▶ Job:
Can you reproduce every line of the records below word for word, in the same order and with nothing changed?

Source data
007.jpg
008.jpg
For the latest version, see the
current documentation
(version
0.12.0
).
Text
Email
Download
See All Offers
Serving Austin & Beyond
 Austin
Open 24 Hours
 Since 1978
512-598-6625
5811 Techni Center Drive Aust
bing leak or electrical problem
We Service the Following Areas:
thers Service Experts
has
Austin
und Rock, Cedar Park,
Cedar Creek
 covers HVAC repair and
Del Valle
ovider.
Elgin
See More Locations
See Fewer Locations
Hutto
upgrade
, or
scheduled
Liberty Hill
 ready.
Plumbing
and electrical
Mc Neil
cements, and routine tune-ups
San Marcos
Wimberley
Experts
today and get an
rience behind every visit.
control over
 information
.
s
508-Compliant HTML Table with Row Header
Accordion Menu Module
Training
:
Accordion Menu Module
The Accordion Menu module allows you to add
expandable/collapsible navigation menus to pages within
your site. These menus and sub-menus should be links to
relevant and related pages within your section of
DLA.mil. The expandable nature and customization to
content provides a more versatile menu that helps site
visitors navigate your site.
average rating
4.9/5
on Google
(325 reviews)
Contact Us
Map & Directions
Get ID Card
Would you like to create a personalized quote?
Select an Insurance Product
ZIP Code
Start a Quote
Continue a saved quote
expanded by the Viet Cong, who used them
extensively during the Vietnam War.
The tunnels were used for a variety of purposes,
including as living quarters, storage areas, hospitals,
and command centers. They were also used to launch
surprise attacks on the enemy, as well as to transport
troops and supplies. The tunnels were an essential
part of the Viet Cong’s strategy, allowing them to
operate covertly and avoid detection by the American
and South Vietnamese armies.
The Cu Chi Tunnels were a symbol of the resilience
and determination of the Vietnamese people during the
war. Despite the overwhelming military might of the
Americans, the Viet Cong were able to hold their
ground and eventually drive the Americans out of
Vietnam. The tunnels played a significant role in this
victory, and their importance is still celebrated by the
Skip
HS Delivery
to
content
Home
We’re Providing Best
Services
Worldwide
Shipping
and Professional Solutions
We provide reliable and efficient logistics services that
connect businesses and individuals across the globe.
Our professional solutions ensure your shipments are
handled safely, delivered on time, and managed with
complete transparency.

▶ Answer section:
007.jpg
008.jpg
For the latest version, see the
current documentation
(version
0.12.0
).
Text
Email
Download
See All Offers
Serving Austin & Beyond
 Austin
Open 24 Hours
 Since 1978
512-598-6625
5811 Techni Center Drive Aust
bing leak or electrical problem
We Service the Following Areas:
thers Service Experts
has
Austin
und Rock, Cedar Park,
Cedar Creek
 covers HVAC repair and
Del Valle
ovider.
Elgin
See More Locations
See Fewer Locations
Hutto
upgrade
, or
scheduled
Liberty Hill
 ready.
Plumbing
and electrical
Mc Neil
cements, and routine tune-ups
San Marcos
Wimberley
Experts
today and get an
rience behind every visit.
control over
 information
.
s
508-Compliant HTML Table with Row Header
Accordion Menu Module
Training
:
Accordion Menu Module
The Accordion Menu module allows you to add
expandable/collapsible navigation menus to pages within
your site. These menus and sub-menus should be links to
relevant and related pages within your section of
DLA.mil. The expandable nature and customization to
content provides a more versatile menu that helps site
visitors navigate your site.
average rating
4.9/5
on Google
(325 reviews)
Contact Us
Map & Directions
Get ID Card
Would you like to create a personalized quote?
Select an Insurance Product
ZIP Code
Start a Quote
Continue a saved quote
expanded by the Viet Cong, who used them
extensively during the Vietnam War.
The tunnels were used for a variety of purposes,
including as living quarters, storage areas, hospitals,
and command centers. They were also used to launch
surprise attacks on the enemy, as well as to transport
troops and supplies. The tunnels were an essential
part of the Viet Cong’s strategy, allowing them to
operate covertly and avoid detection by the American
and South Vietnamese armies.
The Cu Chi Tunnels were a symbol of the resilience
and determination of the Vietnamese people during the
war. Despite the overwhelming military might of the
Americans, the Viet Cong were able to hold their
ground and eventually drive the Americans out of
Vietnam. The tunnels played a significant role in this
victory, and their importance is still celebrated by the
Skip
HS Delivery
to
content
Home
We’re Providing Best
Services
Worldwide
Shipping
and Professional Solutions
We provide reliable and efficient logistics services that
connect businesses and individuals across the globe.
Our professional solutions ensure your shipments are
handled safely, delivered on time, and managed with
complete transparency.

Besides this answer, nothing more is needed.